**Collection entries**
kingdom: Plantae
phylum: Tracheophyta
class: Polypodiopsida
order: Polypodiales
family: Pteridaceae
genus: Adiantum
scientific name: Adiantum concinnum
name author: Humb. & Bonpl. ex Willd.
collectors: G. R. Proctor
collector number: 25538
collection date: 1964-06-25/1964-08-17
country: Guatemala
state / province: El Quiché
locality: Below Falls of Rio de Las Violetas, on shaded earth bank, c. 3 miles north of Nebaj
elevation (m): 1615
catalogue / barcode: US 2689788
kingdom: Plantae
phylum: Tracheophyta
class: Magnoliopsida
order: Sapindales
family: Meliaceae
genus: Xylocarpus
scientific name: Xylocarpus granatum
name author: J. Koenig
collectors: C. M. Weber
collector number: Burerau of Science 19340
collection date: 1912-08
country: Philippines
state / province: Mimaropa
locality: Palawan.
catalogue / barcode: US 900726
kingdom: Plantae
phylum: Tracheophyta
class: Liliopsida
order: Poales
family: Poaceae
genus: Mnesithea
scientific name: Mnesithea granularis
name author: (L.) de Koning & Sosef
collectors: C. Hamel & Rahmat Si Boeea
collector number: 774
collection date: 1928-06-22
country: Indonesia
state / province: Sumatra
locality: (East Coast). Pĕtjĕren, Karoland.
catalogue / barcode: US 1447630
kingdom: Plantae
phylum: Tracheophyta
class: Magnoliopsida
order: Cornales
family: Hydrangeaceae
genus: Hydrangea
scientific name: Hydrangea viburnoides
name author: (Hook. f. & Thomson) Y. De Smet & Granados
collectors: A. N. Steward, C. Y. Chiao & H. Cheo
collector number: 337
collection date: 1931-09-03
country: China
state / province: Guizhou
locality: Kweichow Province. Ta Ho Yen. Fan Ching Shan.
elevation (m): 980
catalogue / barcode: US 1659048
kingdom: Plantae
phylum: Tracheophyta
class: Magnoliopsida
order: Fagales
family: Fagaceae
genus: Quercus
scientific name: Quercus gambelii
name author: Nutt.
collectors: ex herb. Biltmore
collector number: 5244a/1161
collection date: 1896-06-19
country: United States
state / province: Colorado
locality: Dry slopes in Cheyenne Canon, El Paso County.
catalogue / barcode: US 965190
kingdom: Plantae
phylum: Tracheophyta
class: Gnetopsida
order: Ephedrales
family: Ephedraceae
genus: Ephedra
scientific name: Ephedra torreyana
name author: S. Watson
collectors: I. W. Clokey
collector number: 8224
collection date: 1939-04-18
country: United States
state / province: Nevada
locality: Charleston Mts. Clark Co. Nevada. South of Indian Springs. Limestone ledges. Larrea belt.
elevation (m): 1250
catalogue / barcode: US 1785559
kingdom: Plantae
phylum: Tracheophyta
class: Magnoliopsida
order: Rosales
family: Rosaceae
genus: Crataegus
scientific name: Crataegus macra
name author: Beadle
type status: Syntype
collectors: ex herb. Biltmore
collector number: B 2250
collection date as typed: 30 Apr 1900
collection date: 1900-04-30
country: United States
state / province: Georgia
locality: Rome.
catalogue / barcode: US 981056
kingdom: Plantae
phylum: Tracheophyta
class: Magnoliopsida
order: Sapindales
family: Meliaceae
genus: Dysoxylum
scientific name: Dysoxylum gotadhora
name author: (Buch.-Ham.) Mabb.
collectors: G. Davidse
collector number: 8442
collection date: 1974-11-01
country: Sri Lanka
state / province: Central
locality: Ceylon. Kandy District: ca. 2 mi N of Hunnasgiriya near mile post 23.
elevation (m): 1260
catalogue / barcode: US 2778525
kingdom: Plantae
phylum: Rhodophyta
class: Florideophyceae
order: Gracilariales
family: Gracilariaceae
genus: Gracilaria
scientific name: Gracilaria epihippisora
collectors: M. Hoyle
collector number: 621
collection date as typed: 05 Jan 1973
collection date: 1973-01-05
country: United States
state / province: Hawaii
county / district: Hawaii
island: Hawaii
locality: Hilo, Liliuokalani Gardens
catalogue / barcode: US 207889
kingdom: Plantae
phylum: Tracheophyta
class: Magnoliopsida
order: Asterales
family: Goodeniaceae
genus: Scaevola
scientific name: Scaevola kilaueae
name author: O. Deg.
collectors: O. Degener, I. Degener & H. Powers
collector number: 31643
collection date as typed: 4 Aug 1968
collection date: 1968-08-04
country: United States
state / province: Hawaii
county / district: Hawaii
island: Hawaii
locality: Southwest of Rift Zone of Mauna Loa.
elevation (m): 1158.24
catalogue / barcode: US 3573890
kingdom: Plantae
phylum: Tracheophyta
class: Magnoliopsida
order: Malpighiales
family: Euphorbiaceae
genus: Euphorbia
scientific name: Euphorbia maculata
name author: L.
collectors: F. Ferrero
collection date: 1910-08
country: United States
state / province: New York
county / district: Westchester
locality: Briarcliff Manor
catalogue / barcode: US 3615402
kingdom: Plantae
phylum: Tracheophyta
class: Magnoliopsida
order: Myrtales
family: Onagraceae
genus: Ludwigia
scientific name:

**Problem requirements**
Rewrite every line of the rows above, replacing the field name "locality" with "site" and leaving everything else unchanged.

**Solved problem**
kingdom: Plantae
phylum: Tracheophyta
class: Polypodiopsida
order: Polypodiales
family: Pteridaceae
genus: Adiantum
scientific name: Adiantum concinnum
name author: Humb. & Bonpl. ex Willd.
collectors: G. R. Proctor
collector number: 25538
collection date: 1964-06-25/1964-08-17
country: Guatemala
state / province: El Quiché
site: Below Falls of Rio de Las Violetas, on shaded earth bank, c. 3 miles north of Nebaj
elevation (m): 1615
catalogue / barcode: US 2689788
kingdom: Plantae
phylum: Tracheophyta
class: Magnoliopsida
order: Sapindales
family: Meliaceae
genus: Xylocarpus
scientific name: Xylocarpus granatum
name author: J. Koenig
collectors: C. M. Weber
collector number: Burerau of Science 19340
collection date: 1912-08
country: Philippines
state / province: Mimaropa
site: Palawan.
catalogue / barcode: US 900726
kingdom: Plantae
phylum: Tracheophyta
class: Liliopsida
order: Poales
family: Poaceae
genus: Mnesithea
scientific name: Mnesithea granularis
name author: (L.) de Koning & Sosef
collectors: C. Hamel & Rahmat Si Boeea
collector number: 774
collection date: 1928-06-22
country: Indonesia
state / province: Sumatra
site: (East Coast). Pĕtjĕren, Karoland.
catalogue / barcode: US 1447630
kingdom: Plantae
phylum: Tracheophyta
class: Magnoliopsida
order: Cornales
family: Hydrangeaceae
genus: Hydrangea
scientific name: Hydrangea viburnoides
name author: (Hook. f. & Thomson) Y. De Smet & Granados
collectors: A. N. Steward, C. Y. Chiao & H. Cheo
collector number: 337
collection date: 1931-09-03
country: China
state / province: Guizhou
site: Kweichow Province. Ta Ho Yen. Fan Ching Shan.
elevation (m): 980
catalogue / barcode: US 1659048
kingdom: Plantae
phylum: Tracheophyta
class: Magnoliopsida
order: Fagales
family: Fagaceae
genus: Quercus
scientific name: Quercus gambelii
name author: Nutt.
collectors: ex herb. Biltmore
collector number: 5244a/1161
collection date: 1896-06-19
country: United States
state / province: Colorado
site: Dry slopes in Cheyenne Canon, El Paso County.
catalogue / barcode: US 965190
kingdom: Plantae
phylum: Tracheophyta
class: Gnetopsida
order: Ephedrales
family: Ephedraceae
genus: Ephedra
scientific name: Ephedra torreyana
name author: S. Watson
collectors: I. W. Clokey
collector number: 8224
collection date: 1939-04-18
country: United States
state / province: Nevada
site: Charleston Mts. Clark Co. Nevada. South of Indian Springs. Limestone ledges. Larrea belt.
elevation (m): 1250
catalogue / barcode: US 1785559
kingdom: Plantae
phylum: Tracheophyta
class: Magnoliopsida
order: Rosales
family: Rosaceae
genus: Crataegus
scientific name: Crataegus macra
name author: Beadle
type status: Syntype
collectors: ex herb. Biltmore
collector number: B 2250
collection date as typed: 30 Apr 1900
collection date: 1900-04-30
country: United States
state / province: Georgia
site: Rome.
catalogue / barcode: US 981056
kingdom: Plantae
phylum: Tracheophyta
class: Magnoliopsida
order: Sapindales
family: Meliaceae
genus: Dysoxylum
scientific name: Dysoxylum gotadhora
name author: (Buch.-Ham.) Mabb.
collectors: G. Davidse
collector number: 8442
collection date: 1974-11-01
country: Sri Lanka
state / province: Central
site: Ceylon. Kandy District: ca. 2 mi N of Hunnasgiriya near mile post 23.
elevation (m): 1260
catalogue / barcode: US 2778525
kingdom: Plantae
phylum: Rhodophyta
class: Florideophyceae
order: Gracilariales
family: Gracilariaceae
genus: Gracilaria
scientific name: Gracilaria epihippisora
collectors: M. Hoyle
collector number: 621
collection date as typed: 05 Jan 1973
collection date: 1973-01-05
country: United States
state / province: Hawaii
county / district: Hawaii
island: Hawaii
site: Hilo, Liliuokalani Gardens
catalogue / barcode: US 207889
kingdom: Plantae
phylum: Tracheophyta
class: Magnoliopsida
order: Asterales
family: Goodeniaceae
genus: Scaevola
scientific name: Scaevola kilaueae
name author: O. Deg.
collectors: O. Degener, I. Degener & H. Powers
collector number: 31643
collection date as typed: 4 Aug 1968
collection date: 1968-08-04
country: United States
state / province: Hawaii
county / district: Hawaii
island: Hawaii
site: Southwest of Rift Zone of Mauna Loa.
elevation (m): 1158.24
catalogue / barcode: US 3573890
kingdom: Plantae
phylum: Tracheophyta
class: Magnoliopsida
order: Malpighiales
family: Euphorbiaceae
genus: Euphorbia
scientific name: Euphorbia maculata
name author: L.
collectors: F. Ferrero
collection date: 1910-08
country: United States
state / province: New York
county / district: Westchester
site: Briarcliff Manor
catalogue / barcode: US 3615402
kingdom: Plantae
phylum: Tracheophyta
class: Magnoliopsida
order: Myrtales
family: Onagraceae
genus: Ludwigia
scientific name:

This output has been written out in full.